TEMPO.CO, Jakarta - Keputusan pemerintah merealisasikan pembiayaan utang melalui Surat Berharga Negara (SBN) hingga mencapai 90 persen dari target dan berencana menarik utang luar negeri lebih dari target dinilai tak otomatis memicu defisit APBN melebar.
Hal tersebut disampaikan oleh Direktur Riset Center of Reform on Economics (CORE) Piter Abdullah. Ia mengatakan pinjaman luar negeri memiliki dua fungsi. Fungsi pertama pinjaman luar negeri adalah untuk menambah surplus neraca modal di tengah kondisi neraca transaksi berjalan yang saat ini mengalami defisit sebesar 3 persen dari PDB.
Adapun fungsi kedua utang luar negeri adalah untuk menjaga hubungan dengan menciptakan rujukan bagi pasar pinjaman luar negeri. Dua hal itu yang menjadi landasan mengapa pemerintah masih menarik pinjaman luar negeri meski saat ini pemerintah terus memprioritaskan SBN.
Terkait dengan defisit, Piter menilai perlu dipastikan terlebih dahulu seberapa besar selisih antara target dan realisasi penerimaan pajak. "Defisit dapat diyakini melebar berdasarkan proyeksi besarnya shortfall atau tidak tercapainya penerimaan pajak," ujarnya, Ahad, 13 Oktober 2019.
Apabila penerimaan pajak dan defisit APBN memang diproyeksikan melebar, maka pemerintah berpotensi untuk menarik utang lebih banyak baik melalui SBN maupun utang luar negeri. Walhasil, kata Piter, utang pemerintah bisa jadi dari luar maupun dalam negeri. "Prioritas utang domestik melalui SBN tetapi di sisi lain pemerintah akan tetap melakukan utang luar negeri," ujarnya.

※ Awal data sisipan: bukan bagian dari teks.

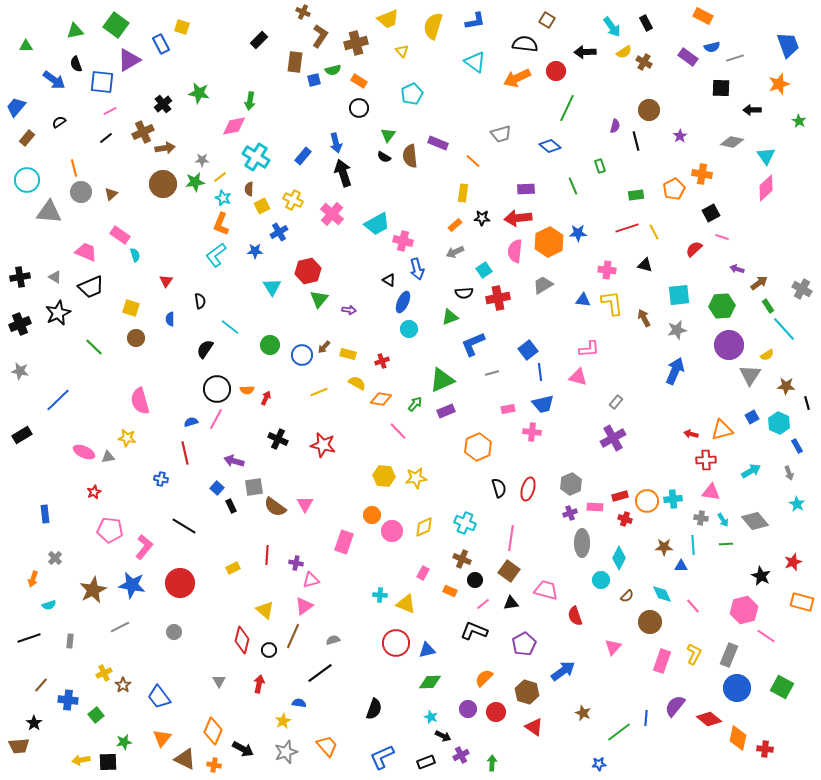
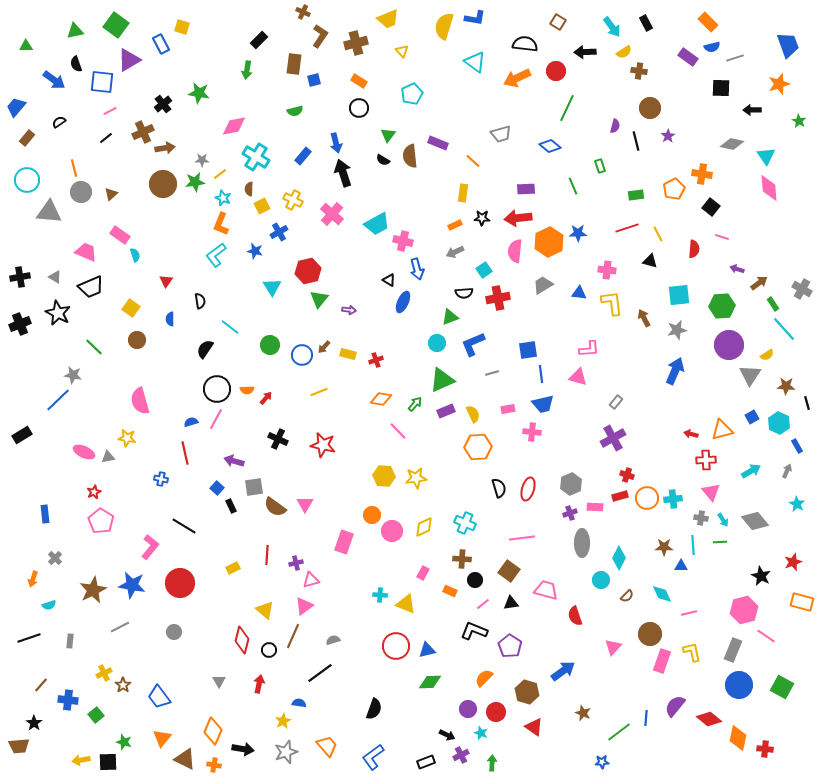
orange rectangle at (703, 16): moved 5 px right, 6 px down; rotated 18 degrees clockwise
brown square at (547, 20): moved 11 px right, 2 px down
blue L-shape at (475, 21): moved 3 px up; rotated 20 degrees clockwise
yellow semicircle at (433, 26): moved 11 px right
brown rectangle at (295, 62): moved 1 px left, 2 px down
brown cross at (644, 62): moved 5 px left, 9 px down; rotated 21 degrees counterclockwise
green semicircle at (333, 70): moved 38 px left, 41 px down
green arrow at (250, 101): moved 3 px left, 31 px up
brown circle at (649, 110): moved 1 px right, 2 px up
purple star at (680, 136): moved 12 px left
gray diamond at (732, 142): moved 2 px down
black semicircle at (384, 157): moved 1 px left, 3 px down
yellow line at (220, 177): moved 3 px up
pink diamond at (766, 188): moved 3 px right; rotated 52 degrees counterclockwise
black square at (711, 213): moved 6 px up; rotated 24 degrees counterclockwise
orange rectangle at (455, 225): rotated 16 degrees clockwise
yellow line at (654, 232): moved 4 px right, 2 px down
red semicircle at (694, 249): rotated 138 degrees clockwise
blue star at (255, 251): rotated 14 degrees clockwise
black triangle at (645, 265): moved 5 px right, 4 px up
blue triangle at (583, 300): moved 4 px left, 7 px up
green rectangle at (768, 306): moved 5 px right, 2 px up
yellow square at (131, 308): rotated 18 degrees clockwise
black star at (58, 313): rotated 20 degrees counterclockwise
cyan circle at (409, 329): moved 28 px right, 14 px down
brown circle at (136, 338): moved 1 px right, 2 px down
blue square at (528, 350): rotated 30 degrees clockwise
red cross at (382, 361): moved 6 px left, 1 px up
gray star at (20, 371): moved 53 px right, 4 px down
blue line at (540, 372): moved 1 px right, 2 px down
yellow semicircle at (357, 383): moved 116 px right, 31 px down; rotated 36 degrees clockwise
red arrow at (266, 398): rotated 16 degrees clockwise
orange hexagon at (478, 447): rotated 20 degrees clockwise
gray arrow at (789, 473): moved 2 px left, 2 px up; rotated 136 degrees counterclockwise
pink triangle at (711, 492): rotated 42 degrees clockwise
orange circle at (647, 501): moved 3 px up
red cross at (625, 519): moved 2 px right, 44 px up
pink pentagon at (110, 530): moved 9 px left, 9 px up; rotated 25 degrees clockwise
pink line at (511, 538): moved 11 px right; rotated 75 degrees clockwise
green line at (726, 544): moved 6 px left, 2 px up
pink L-shape at (144, 547): moved 6 px right
brown cross at (462, 559): rotated 18 degrees counterclockwise
purple cross at (296, 563): rotated 24 degrees counterclockwise
pink line at (693, 606): moved 4 px left, 7 px down; rotated 63 degrees counterclockwise
brown circle at (650, 622): moved 12 px down
red circle at (396, 643): moved 3 px down
purple pentagon at (524, 644): moved 14 px left, 2 px down; rotated 10 degrees counterclockwise
yellow L-shape at (694, 654): moved 2 px left, 2 px up; rotated 40 degrees counterclockwise
gray rectangle at (729, 655): moved 4 px right, 5 px up
blue circle at (737, 688): moved 2 px right, 3 px up
cyan star at (431, 717): moved 50 px right, 16 px down
black arrow at (443, 736): moved 4 px right, 1 px up
green star at (124, 742): rotated 28 degrees clockwise
black arrow at (243, 749): rotated 20 degrees counterclockwise
blue L-shape at (382, 757): moved 9 px left; rotated 12 degrees counterclockwise
blue star at (599, 764): moved 3 px right, 2 px up
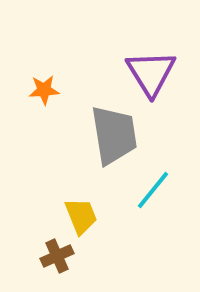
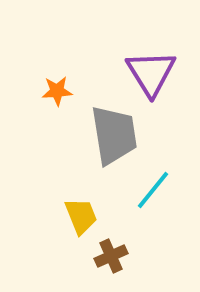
orange star: moved 13 px right, 1 px down
brown cross: moved 54 px right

Data Direktorat Jenderal Pengelolaan Pembiayaan dan Risiko Kementerian Keuangan per 9 Oktober 2019 menunjukkan bahwa penarikan utang melalui SBN secara bruto sudah mencapai Rp 759,22 triliun. Angka itu setara dengan 90,19 persen dari target sebesar Rp 841,78 triliun.
Secara netto, penarikan utang melalui SBN telah mencapai Rp 354,63 triliun atau 92,88 persen dari target yang mencapai Rp 381,83 triliun. Utang luar negeri dalam bentuk tunai diproyeksikan meningkat dari target sebesar Rp 30 triliun menjadi Rp 44,16 triliun atau 147,2 persen dari target.
Laporan semester I APBN 2019 menuliskan bahwa pemerintah telah menjajaki potensi penarikan pinjaman tunai sebesar US$1 miliar hingga US$2 miliar yang rencananya akan ditarik pada kuartal IV/2019. Pinjaman tersebut berfungsi sebagai buffer untuk pembiayaan.
Sebelumnya, Direktur Strategi dan Portofolio Pembiayaan DJPPR Riko Amir mengungkapkan bahwa penarikan pinjaman luar negeri tunai tersebut berpotensi ditunda apabila penerimaan mulai membaik dan tidak ada lagi pelebaran defisit. Saat ini, defisit APBN diproyeksikan mencapai 1,93 persen dari PDB.
Penarikan utang pada sisa tahun 2019 bakal sangat bergantung pada biaya dan risiko yang perlu ditanggung pemerintah dari penarikan kedua jenis utang tersebut.